30 year conventional, then refi and do a 15 year when rates drop, then pay it off early.
And don't max out with vehicle and toy loans which will prohibit the ability to move to a 15 year mtg when the time comes. Or as stated above, straight to 15 year if you can swing it.
That’s not necessarily true. I’ll take my 2.95% fixed 30 year and pay that as long as possible, while putting the extra money in t bills paying me 5.40% and state tax deductible.
 
20% down, if you cant, I wouldnt buy it, just my .02. Then as someone stated above, 30yr on bi-weekly payments. Make each payment just enough to equal one extra payment per year.......pay off in 20 years.....
 
I'd put as much down as you can, unless you have someplace safer to invest the difference at the same rate you're paying someone else. I would NOT do an ARM and bet the rate goes down. Buy now and re-finance later isn't a penny-ante, safe bet either; it's expensive and if your home decreases in value it can't be done without another infusion of cash.
 
20% down, if you cant, I wouldnt buy it, just my .02. Then as someone stated above, 30yr on bi-weekly payments. Make each payment just enough to equal one extra payment per year.......pay off in 20 years.....
I wouldnt let not being able to swing 20% stop you from buying.

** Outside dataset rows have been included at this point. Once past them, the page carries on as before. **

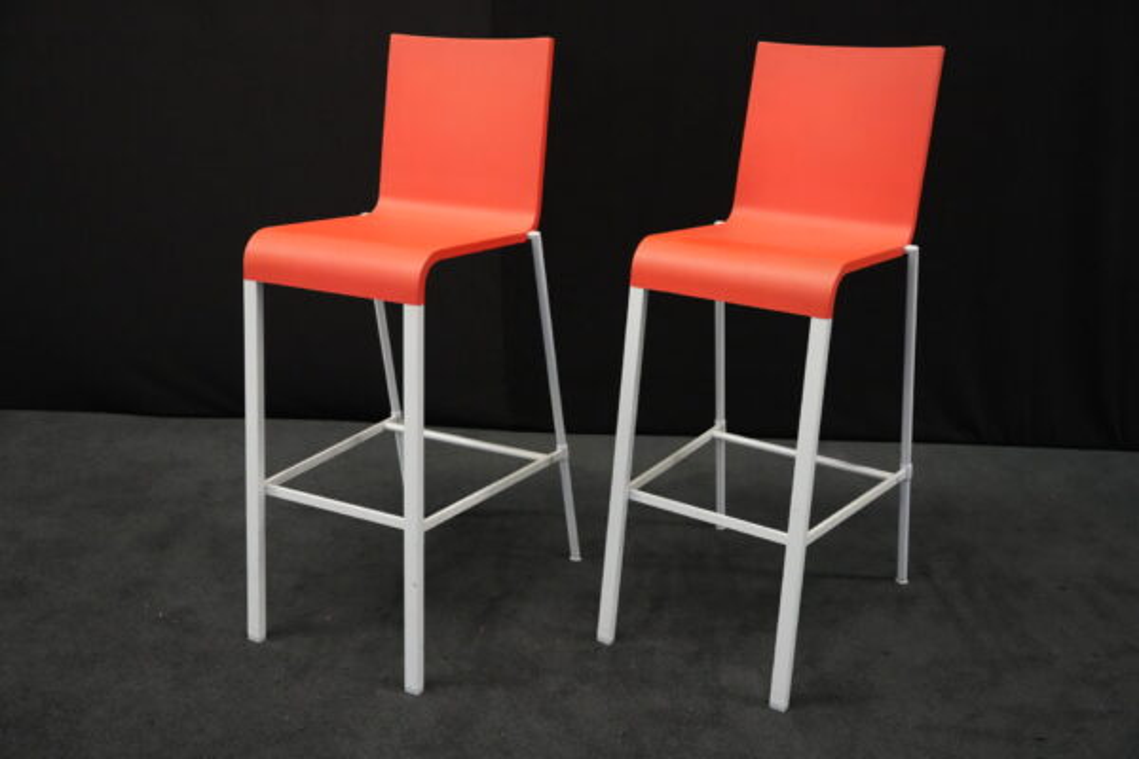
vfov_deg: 40.0
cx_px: 570
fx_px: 1044
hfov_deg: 57.2
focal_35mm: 33
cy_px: 380
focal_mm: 33
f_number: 4
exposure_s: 1/160
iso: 8000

I followed the Dave Ramsay approach...that dude cost me 200K. If you have truly, honestly ran the numbers and you can swing it, buy as soon as you can. Time in the market beats timing it.
 
I’ll just say… if you haven’t bought a house before, the closing costs and subsequent moving costs are shocking the first time. And furnishing and stocking it can suck up any extra income for a long time. And in today’s market, the banks usually want you to have cash reserves. They may not let you zero out your savings. Just because you have $100,000 in the bank doesn’t mean it is all available for a down payment.

That said, it’s pretty rare for a first time buyer to put down 20%. Great if you can do it though.
 
I wouldnt let not being able to swing 20% stop you from buying.

I followed the Dave Ramsay approach...that dude cost me 200K. If you have truly, honestly ran the numbers and you can swing it, buy as soon as you can. Time in the market beats timing it.
Can you elaborate on how DR cost you $200k? Genuinely curious.
 
Can you elaborate on how DR cost you $200k? Genuinely curious.
Followed his advice and couldn't meet it to buy in 2018/2019. Instead of putting 5% down and doing 30 year, I thought I had to do a 20% down 15 year to "be smart with my money." Housing went ballistic and I ended up paying 180K more for a house than if I would have bought when I could have swung it. In the end, I basically ended up putting 10% and doing a 30 year anyways.

I dont think Daves advice is all bad, and he is great for people that have little to no self control but I think his advice on houses is out of whack.